Завет воды - Вергезе Абрахам
— Онорин, — объявляет Дигби, входя в палату, — прекращаем кормить этот зоб. Клянусь, за ночь он еще больше вырос.
— Он не станет меньше от ваших жалоб. Я отменила ваши операции на вторник. У нас консультация с Рави. С доктором В. В. Равичандраном в Центральной больнице. Он потрясающий… Первый из индийцев полный профессор хирургии Мадрасского медицинского колледжа. Когда губернатору потребовалось хирургическое вмешательство, его супруга втихаря послала за Рави. Всем известно, что он лучший врач, но важнее всего, что он хороший человек и отличный учитель. Я с ним познакомилась, когда нас отправили вместе работать в Танджур [74].
— Итак, что у нас здесь? — Индиец в белых брюках и белой рубашке с короткими рукавами вплывает в кабинет, по пятам за ним следуют три юных врача; звонко расхохотавшись, он восклицает: — Ассистент Клода Арнольда хочет учиться? Чудеса! Большинство хотят только сбежать от Клода.

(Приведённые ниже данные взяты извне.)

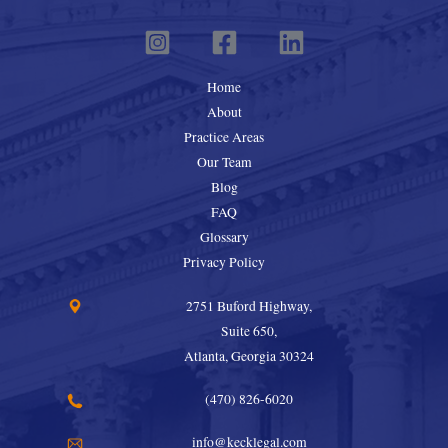
Home
About
Practice Areas
Our Team
Blog
FAQ
Glossary
Privacy Policy
2751 Buford Highway,
Suite 650,
Atlanta, Georgia 30324
(470) 826-6020
info@kecklegal.com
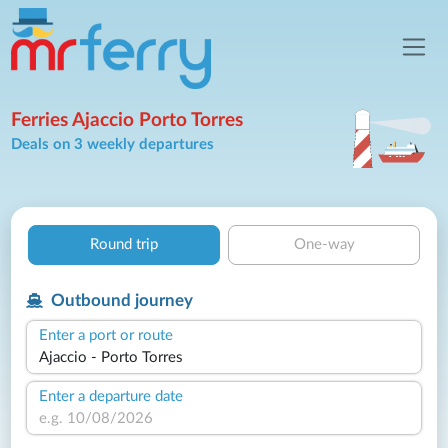
Ferries Ajaccio Porto Torres
Deals on 3 weekly departures
Round trip
One-way
Outbound journey
Enter a port or route
Enter a departure date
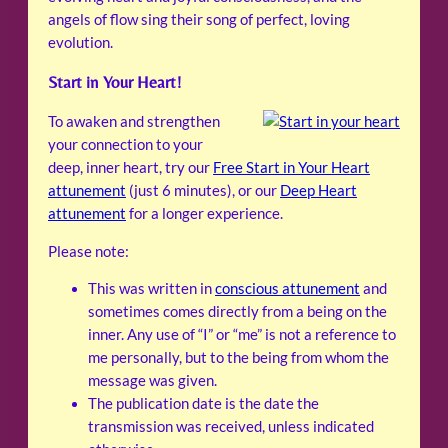
angels of flow sing their song of perfect, loving
evolution.
Start in Your Heart!
To awaken and strengthen
your connection to your
deep, inner heart, try our
Free Start in Your Heart
attunement
(just 6 minutes), or our
Deep Heart
attunement
for a longer experience.
Please note:
This was written in
conscious attunement
and
sometimes comes directly from a being on the
inner. Any use of “I” or “me” is not a reference to
me personally, but to the being from whom the
message was given.
The publication date is the date the
transmission was received, unless indicated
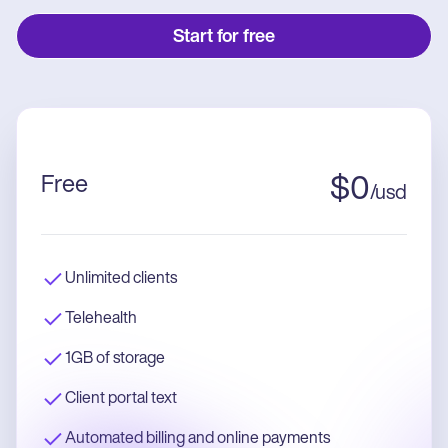
Start for free
Free
$
0
/
usd
Unlimited clients
Telehealth
1GB of storage
Client portal text
Automated billing and online payments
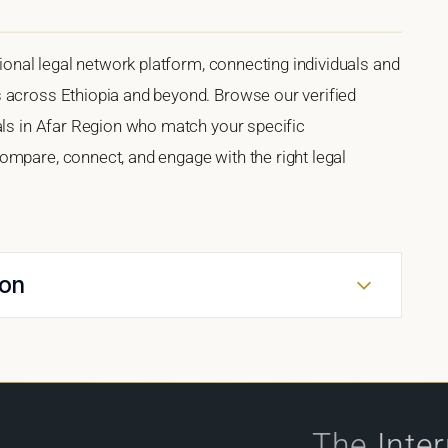
tional legal network platform, connecting individuals and
 across Ethiopia and beyond. Browse our verified
als in Afar Region who match your specific
ompare, connect, and engage with the right legal
ion
The
Inte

Его возбужденная восторженность похожа на поведение человека, постоянно находящегося на грани истерики, глаза его тонут в круглых смеющихся щеках. Дигби и сам невольно улыбается. Доктор Равичандран одновременно пожимает руки Онорин и Дигби. Его преждевременно поседевшие волосы зачесаны назад и уже начинают редеть. Нама́м [75] на выпуклом лбу представляет собой три вертикальные полоски, из которых центральная красная, а две по бокам — белые. Это означает, что доктор — вайшнав, поклоняется Вишну как верховному божеству в пантеоне.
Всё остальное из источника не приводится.